PAGE:
^^^^

Each month the US Army’s think tank the Foreign Military Studies Office (FMSO) publishes its open source OEWatch magazine as a free download on the APAN Community Network. OEWatch’s February issue runs 73 pages in the usual five section format and editorial duties are shared among Tom Wilhelm, Karen Kaya, and designer Thomas Tolare with input by a large pool of contributing writers.

The highlights under Eurasia are right at the beginning with a two-page rundown on the Russian military’s “achievements” during the previous year. On page 6 is a wonderful profile of the Ka-31 twin rotor naval helicopter and on page 10 is a very welcome analysis of the SA-25 Verba MANPADS the Russian Army is adopting to protect its critical infrastructure.

The Indo-Pacific section stands out for its choice pickings on Chinese military topics. Pages 20 to 21 is a lengthy aside on the PLA’s preparation for a serious role in a coming Arctic maritime trade route. On page 24 is a helpful update on China’s development of aircraft carriers. Adjustments to the PLA’s recruitment efforts, which are now geared towards accepting college graduates, are discussed on page 28. Finally, on page 38, is a brief interlude about Indonesia’s homegrown unmanned aircraft program.

The Middle East, North Africa section is a crowded one. Page 40 gives the reader a broad view of how offshore energy resources in the Eastern Mediterranean are being carved up between regional powers. Israel and Turkey are the most aggressive in pursuing exploration deals. Turkey is again the focus on page 56 where the plans of its “defense industry” are reviewed. Iranian technology programs are discusse don pages 59 and 60.

^^^^

AIM 1: Arrange the records as a JSON list of strings, with one string per line and blank lines left out, starting with the first line of the records and going on through the line containing "longitude: -80.7493".
The text and the records have no connection to each other.

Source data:
^^^^

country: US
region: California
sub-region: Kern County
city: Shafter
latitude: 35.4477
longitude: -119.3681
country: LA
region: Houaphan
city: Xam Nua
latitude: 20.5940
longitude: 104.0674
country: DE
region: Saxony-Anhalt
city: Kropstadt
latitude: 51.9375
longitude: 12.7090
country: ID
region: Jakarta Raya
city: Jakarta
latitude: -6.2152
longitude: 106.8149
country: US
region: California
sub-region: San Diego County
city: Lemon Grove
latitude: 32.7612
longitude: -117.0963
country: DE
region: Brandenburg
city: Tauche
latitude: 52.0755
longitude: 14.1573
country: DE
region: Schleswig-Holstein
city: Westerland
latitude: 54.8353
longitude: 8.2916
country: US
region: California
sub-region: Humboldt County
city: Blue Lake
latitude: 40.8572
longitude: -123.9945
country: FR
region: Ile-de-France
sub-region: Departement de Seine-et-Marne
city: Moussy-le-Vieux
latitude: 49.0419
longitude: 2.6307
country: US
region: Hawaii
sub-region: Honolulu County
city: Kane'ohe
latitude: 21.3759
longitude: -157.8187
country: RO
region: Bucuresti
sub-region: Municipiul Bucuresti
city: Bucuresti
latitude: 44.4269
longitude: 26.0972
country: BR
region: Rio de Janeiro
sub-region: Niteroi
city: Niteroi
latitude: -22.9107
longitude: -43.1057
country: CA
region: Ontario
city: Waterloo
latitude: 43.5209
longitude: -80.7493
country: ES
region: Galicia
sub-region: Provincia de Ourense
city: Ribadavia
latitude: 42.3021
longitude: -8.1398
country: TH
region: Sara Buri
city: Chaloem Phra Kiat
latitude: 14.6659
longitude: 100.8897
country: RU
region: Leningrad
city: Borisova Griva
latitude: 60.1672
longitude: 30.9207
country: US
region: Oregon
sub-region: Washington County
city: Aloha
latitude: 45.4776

^^^^

AIM 2: Pick up the overview of the February OEWatch issue from its last sentence and keep writing it.

TASK RESULT 1:
[
  "country: US",
  "region: California",
  "sub-region: Kern County",
  "city: Shafter",
  "latitude: 35.4477",
  "longitude: -119.3681",
  "country: LA",
  "region: Houaphan",
  "city: Xam Nua",
  "latitude: 20.5940",
  "longitude: 104.0674",
  "country: DE",
  "region: Saxony-Anhalt",
  "city: Kropstadt",
  "latitude: 51.9375",
  "longitude: 12.7090",
  "country: ID",
  "region: Jakarta Raya",
  "city: Jakarta",
  "latitude: -6.2152",
  "longitude: 106.8149",
  "country: US",
  "region: California",
  "sub-region: San Diego County",
  "city: Lemon Grove",
  "latitude: 32.7612",
  "longitude: -117.0963",
  "country: DE",
  "region: Brandenburg",
  "city: Tauche",
  "latitude: 52.0755",
  "longitude: 14.1573",
  "country: DE",
  "region: Schleswig-Holstein",
  "city: Westerland",
  "latitude: 54.8353",
  "longitude: 8.2916",
  "country: US",
  "region: California",
  "sub-region: Humboldt County",
  "city: Blue Lake",
  "latitude: 40.8572",
  "longitude: -123.9945",
  "country: FR",
  "region: Ile-de-France",
  "sub-region: Departement de Seine-et-Marne",
  "city: Moussy-le-Vieux",
  "latitude: 49.0419",
  "longitude: 2.6307",
  "country: US",
  "region: Hawaii",
  "sub-region: Honolulu County",
  "city: Kane'ohe",
  "latitude: 21.3759",
  "longitude: -157.8187",
  "country: RO",
  "region: Bucuresti",
  "sub-region: Municipiul Bucuresti",
  "city: Bucuresti",
  "latitude: 44.4269",
  "longitude: 26.0972",
  "country: BR",
  "region: Rio de Janeiro",
  "sub-region: Niteroi",
  "city: Niteroi",
  "latitude: -22.9107",
  "longitude: -43.1057",
  "country: CA",
  "region: Ontario",
  "city: Waterloo",
  "latitude: 43.5209",
  "longitude: -80.7493"
]

TASK RESULT 2:
The Africa section offers the usual overview of rampant insurgency and terrorism. A notable entry, however, is on page 64 and it’s about China’s assistance to Ethiopia’s space program that culminated in a satellite launch in December 2019. Of course, the multi-spectral satellite was assembled with Chinese help and is meant to gather data on Ethiopia’s weather phenomena. The regional chaos in West Africa’s desert countries can’t be ignored though and updates on the conflict are found on pages 61 and 62.

The Latin America section is harmless by comparison. An entry of note is a single page with a brief text about Peru’s new stance on “cyber defense” to protect the government’s data. OEWatch often runs several dozen stories in a single issue. Readers should download their own copies and find content that’s most relevant to their curiosity and interest.